Task brief. Only the lines from the start of the entries through the line with "What stands out: It" should be returned, each exactly as it stands, and no pictures.
*** Task data Section Begins ***
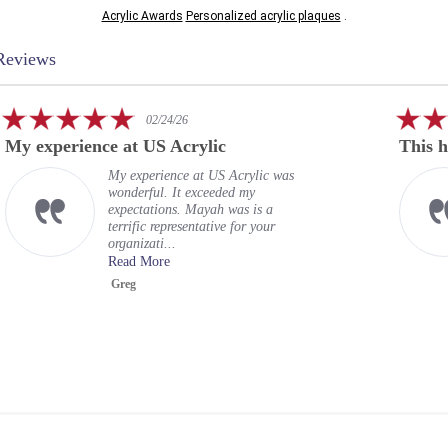
Acrylic Awards
Personalized acrylic plaques
.
Reviews
5.0
/24/26
02/24/26
star
 Acrylic
This has been a rewarding
g
rating
ience at US Acrylic was
This has been a re
. It exceeded my
experience. US Acr
ons. Mayah was is a
provided acrylic e
epresentative for your
officers. Their tea
...
proofs bef...
re
Read More
Robert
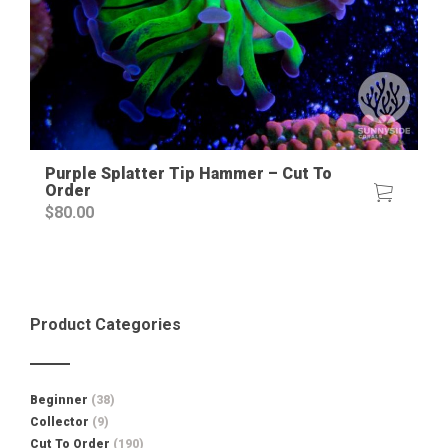
Purple Splatter Tip Hammer – Cut To
Order
$
80.00
Product Categories
Beginner
(38)
Collector
(9)
Cut To Order
(190)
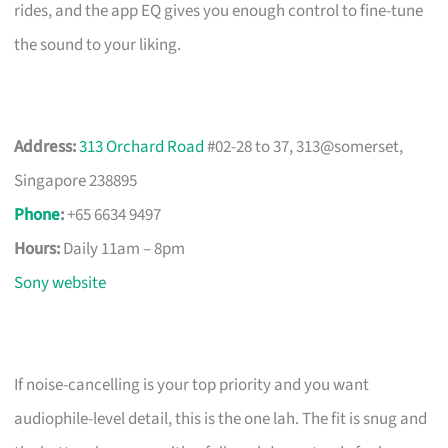
rides, and the app EQ gives you enough control to fine-tune
the sound to your liking.
Address:
313 Orchard Road
#02-28 to 37, 313@somerset,
Singapore 238895
Phone
:
+65 6634 9497
Hours:
Daily 11am – 8pm
Sony website
If noise-cancelling is your top priority and you want
audiophile-level detail, this is the one lah. The fit is snug and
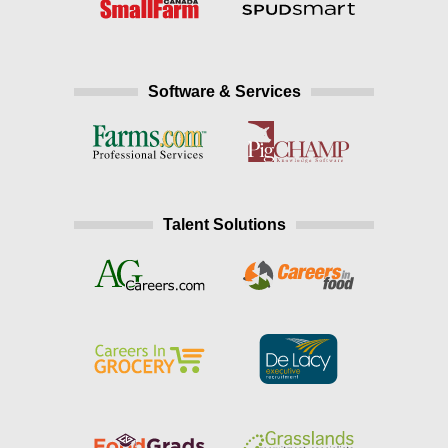
Software & Services
Talent Solutions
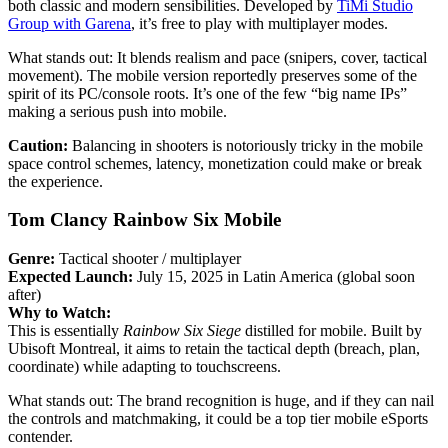
both classic and modern sensibilities. Developed by
TiMi Studio
Group with Garena
, it’s free to play with multiplayer modes.
What stands out: It blends realism and pace (snipers, cover, tactical
movement). The mobile version reportedly preserves some of the
spirit of its PC/console roots. It’s one of the few “big name IPs”
making a serious push into mobile.
Caution:
Balancing in shooters is notoriously tricky in the mobile
space control schemes, latency, monetization could make or break
the experience.
Tom Clancy Rainbow Six Mobile
Genre:
Tactical shooter / multiplayer
Expected Launch:
July 15, 2025 in Latin America (global soon
after)
Why to Watch:
This is essentially
Rainbow Six Siege
distilled for mobile. Built by
Ubisoft Montreal, it aims to retain the tactical depth (breach, plan,
coordinate) while adapting to touchscreens.
What stands out: The brand recognition is huge, and if they can nail
the controls and matchmaking, it could be a top tier mobile eSports
contender.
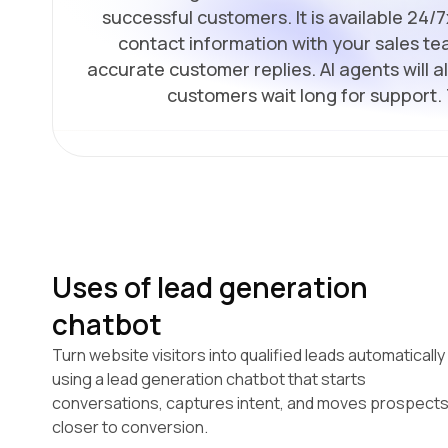
successful customers. It is available 24/
contact information with your sales tea
accurate customer replies. AI agents will 
customers wait long for support.
Uses of lead generation
chatbot
Turn website visitors into qualified leads automatically
using a lead generation chatbot that starts
conversations, captures intent, and moves prospect
closer to conversion.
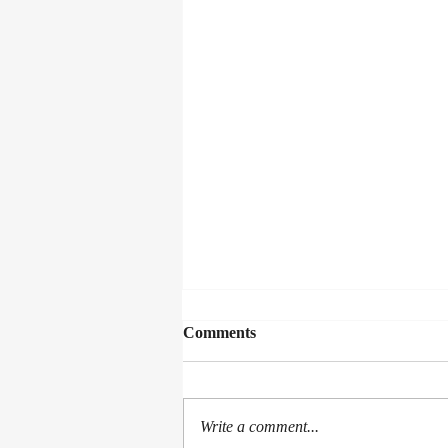
Comments
Write a comment...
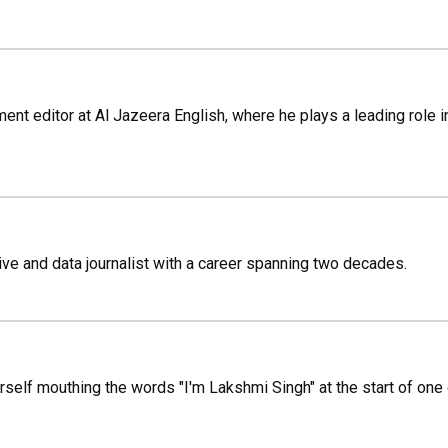
ment editor at Al Jazeera English, where he plays a leading role 
ve and data journalist with a career spanning two decades.
rself mouthing the words "I'm Lakshmi Singh" at the start of one o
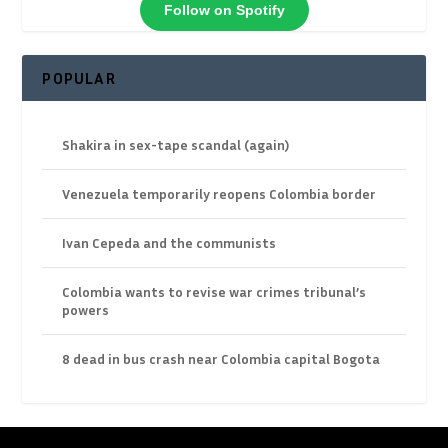
Follow on Spotify
POPULAR
Shakira in sex-tape scandal (again)
Venezuela temporarily reopens Colombia border
Ivan Cepeda and the communists
Colombia wants to revise war crimes tribunal’s
powers
8 dead in bus crash near Colombia capital Bogota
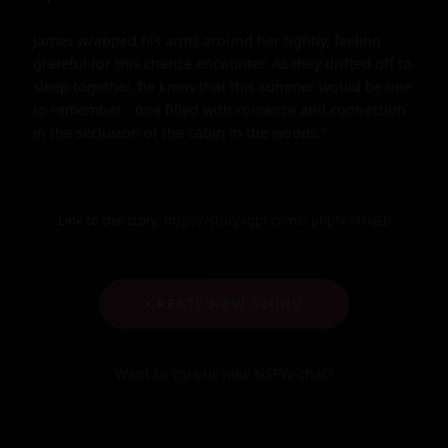
James wrapped his arms around her tightly, feeling 
grateful for this chance encounter. As they drifted off to 
sleep together, he knew that this summer would be one 
to remember - one filled with romance and connection 
in the seclusion of the cabin in the woods."
Link to this story:
https://storyxgpt.com/s.php?k=TfxjEb
CREATE NEW STORY
Want to try our new NSFW-chat?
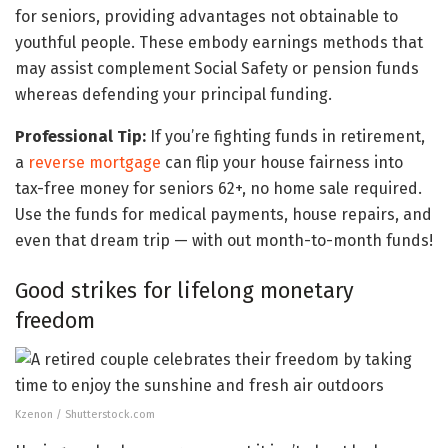
for seniors, providing advantages not obtainable to
youthful people. These embody earnings methods that
may assist complement Social Safety or pension funds
whereas defending your principal funding.
Professional Tip:
If you’re fighting funds in retirement,
a
reverse mortgage
can flip your house fairness into
tax-free money for seniors 62+, no home sale required.
Use the funds for medical payments, house repairs, and
even that dream trip — with out month-to-month funds!
Good strikes for lifelong monetary
freedom
Kzenon / Shutterstock.com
*** Task data Section Ends ***
Solution.
Acrylic Awards
Personalized acrylic plaques
.
Reviews
5.0
/24/26
02/24/26
star
 Acrylic
This has been a rewarding
g
rating
ience at US Acrylic was
This has been a re
. It exceeded my
experience. US Acr
ons. Mayah was is a
provided acrylic e
epresentative for your
officers. Their tea
...
proofs bef...
re
Read More
Robert
Purple Splatter Tip Hammer – Cut To
Order
$
80.00
Product Categories
Beginner
(38)
Collector
(9)
Cut To Order
(190)
rides, and the app EQ gives you enough control to fine-tune
the sound to your liking.
Address:
313 Orchard Road
#02-28 to 37, 313@somerset,
Singapore 238895
Phone
:
+65 6634 9497
Hours:
Daily 11am – 8pm
Sony website
If noise-cancelling is your top priority and you want
audiophile-level detail, this is the one lah. The fit is snug and
Software & Services
Talent Solutions
both classic and modern sensibilities. Developed by
TiMi Studio
Group with Garena
, it’s free to play with multiplayer modes.
What stands out: It blends realism and pace (snipers, cover, tactical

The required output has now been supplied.